─── Data extracts
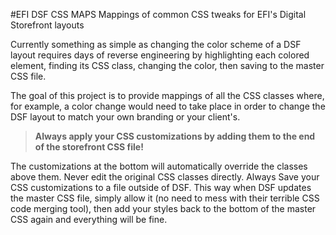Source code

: #EFI DSF CSS MAPS
Mappings of common CSS tweaks for EFI's Digital Storefront layouts

Currently something as simple as changing the color scheme of a DSF layout requires days of reverse engineering by highlighting each colored element, finding its CSS class, changing the color, then saving to the master CSS file.

The goal of this project is to provide mappings of all the CSS classes where, for example, a color change would need to take place in order to change the DSF layout to match your own branding or your client's.


>**Always apply your CSS customizations by adding them to the end of the storefront CSS file!**


The customizations at the bottom will automatically override the classes above them. Never edit the original CSS classes directly. Always Save your CSS customizations to a file outside of DSF. This way when DSF updates the master CSS file, simply allow it (no need to mess with their terrible CSS code merging tool), then add your styles back to the bottom of the master CSS again and everything will be fine.
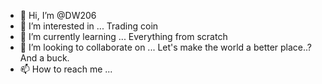 - 👋 Hi, I’m @DW206
- 👀 I’m interested in ... Trading coin
- 🌱 I’m currently learning ... Everything from scratch
- 💞️ I’m looking to collaborate on ... Let's make the world a better place..? And a buck.
- 📫 How to reach me ...

<!---
DW206/DW206 is a ✨ special ✨ repository because its `README.md` (this file) appears on your GitHub profile.
You can click the Preview link to take a look at your changes.
--->

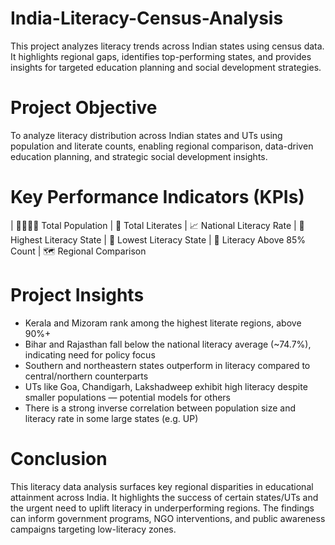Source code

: # India-Literacy-Census-Analysis
This project analyzes literacy trends across Indian states using census data. It highlights regional gaps, identifies top-performing states, and provides insights for targeted education planning and social development strategies.

# Project Objective
To analyze literacy distribution across Indian states and UTs using population and literate counts, enabling regional comparison, data-driven education planning, and strategic social development insights.


# Key Performance Indicators (KPIs)
| 👨‍👩‍👧‍👦 Total Population 
| 📖 Total Literates
| 📈 National Literacy Rate
| 🧠 Highest Literacy State 
| 🚨 Lowest Literacy State 
| 🏁 Literacy Above 85% Count 
| 🗺️ Regional Comparison 

# Project Insights
- Kerala and Mizoram rank among the highest literate regions, above 90%+
- Bihar and Rajasthan fall below the national literacy average (~74.7%), indicating need for policy focus
- Southern and northeastern states outperform in literacy compared to central/northern counterparts
- UTs like Goa, Chandigarh, Lakshadweep exhibit high literacy despite smaller populations — potential models for others
- There is a strong inverse correlation between population size and literacy rate in some large states (e.g. UP)

# Conclusion
This literacy data analysis surfaces key regional disparities in educational attainment across India. It highlights the success of certain states/UTs and the urgent need to uplift literacy in underperforming regions. The findings can inform government programs, NGO interventions, and public awareness campaigns targeting low-literacy zones.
──────
Your task: Retype only the stretch of lines above starting at the one with "# Project Insights" and stopping at the one with "- Southern and", exactly as written, with both kept.

Result of this task:
# Project Insights
- Kerala and Mizoram rank among the highest literate regions, above 90%+
- Bihar and Rajasthan fall below the national literacy average (~74.7%), indicating need for policy focus
- Southern and northeastern states outperform in literacy compared to central/northern counterparts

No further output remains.